The application made by the claimants here was an application by a relevant landlord. The difference between the two claimants was only that the first claimant had already assigned the lease of the airspace to the second claimant. However, the Land Registry had not yet completed the registration process for that assignment. Therefore, the first claimant was taking the lead, until such time as the registration process was complete, as the relevant landlord in this case.

On the evidence, the court was satisfied that the conditions in paragraph 3(a) had been made out. There was a significant and material discrepancy between the interests of the claimants, as relevant landlords and the defendant freeholder reversioner; and a material discrepancy in the way in which each had identified their respective potential interests.

(3) The parties were not to be taken to have taken their final and irretrievable position on valuation, but the discrepancy existed between a valuation of something of the order of £1,000 or even £100,000, and the potential for the extensive commercial redevelopment of the property, alleged to be £1.8m. The discrepancy in potential value and the resulting competing interests of the parties was such as to trigger the potential exercise of the court’s discretion in the claimant’s favour, as requested.

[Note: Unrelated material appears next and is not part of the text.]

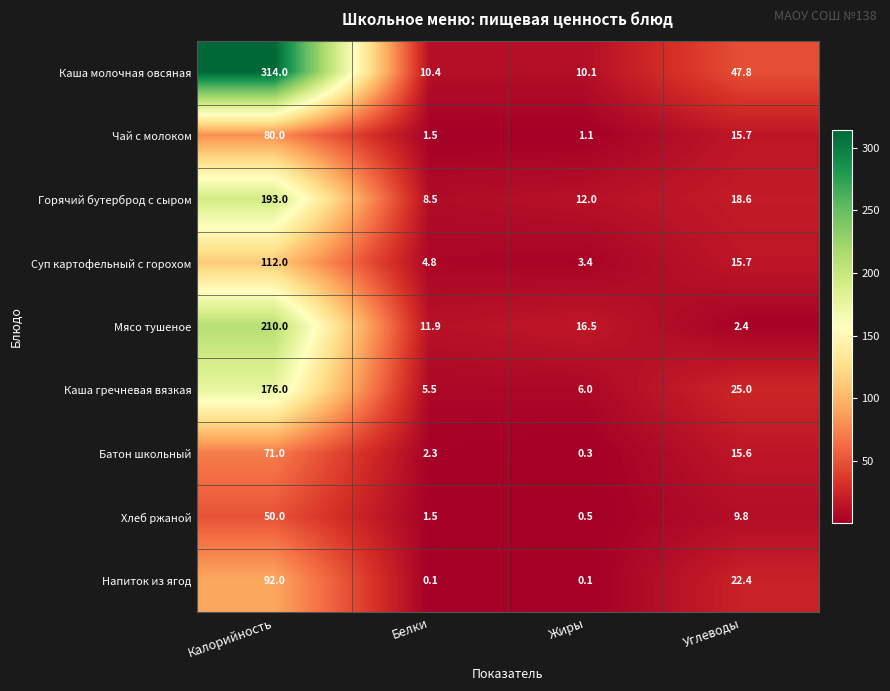

Which series has the widest spread of values?

Каша молочная овсяная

Further, there were special circumstances that required the claimants to be substituted as the reversioner. Both parties accepted that this situation was out of the norm. That was sufficient within paragraph 3 to give rise to special circumstances. The order which was sought was the only sensible, efficient and proportionate way forward. It was a mechanism which could be adopted to nobody’s prejudice.

The difference between the parties’ respective interests and the special circumstances, as would often be the case in such statutory schemes, were very closely allied and interlinked. Taken as a whole, paragraph 3(a) was made out.

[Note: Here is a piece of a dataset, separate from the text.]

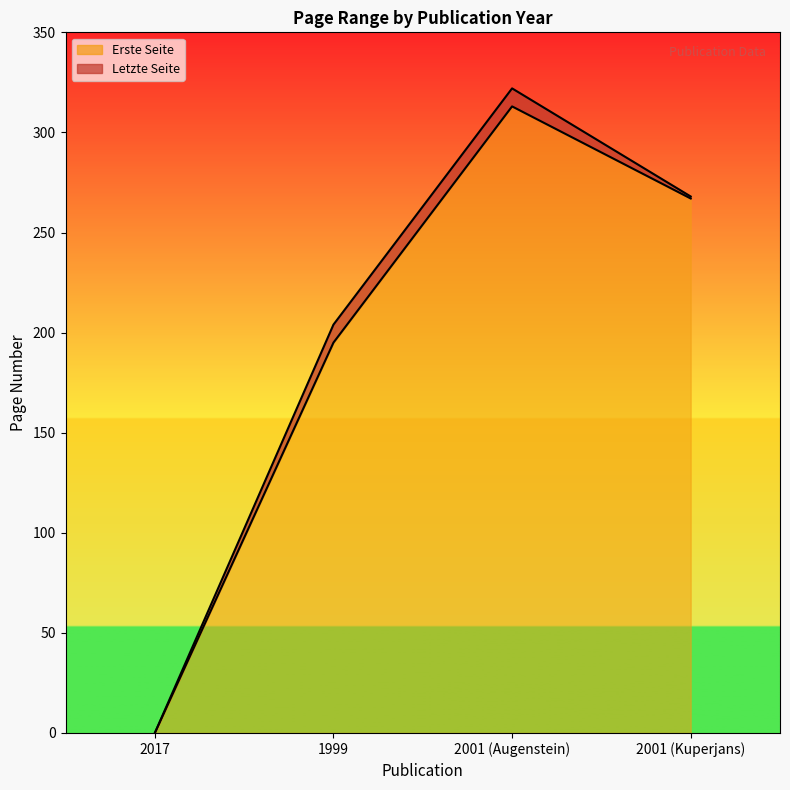

What are all the series names shown in the legend?

Erste Seite, Letzte Seite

(4) The court should only consider exercising the substitution discretion that it had under paragraph 3, where there were cogent, strong and good reasons for doing so. It was not an unfettered discretion to be exercised in favour of substitution on mere grounds of convenience, or because one option was slightly more preferable than another. Neither, however, did the word “require”, in this context, demand that the respective interests of the parties, or other special circumstances, had to be so dramatically unusual as to put up a barrier to be surmounted only in the most exceptional circumstances.

The default position was that the current defendant, as freeholder, was the reversioner and one had to pay proper respect to the statutory default position. The requiring of circumstances under paragraph 3(a) was a strong or a high threshold, but it had nonetheless been surmounted in the present case. There was no reason not to exercise the court’s discretion. There could be no other sensible outcome.

Anthony Radevsky (instructed by Wallace LLP) appeared for the claimants; Ben Maltz (instructed by Legal Studio Solicitors) appeared for the defendants.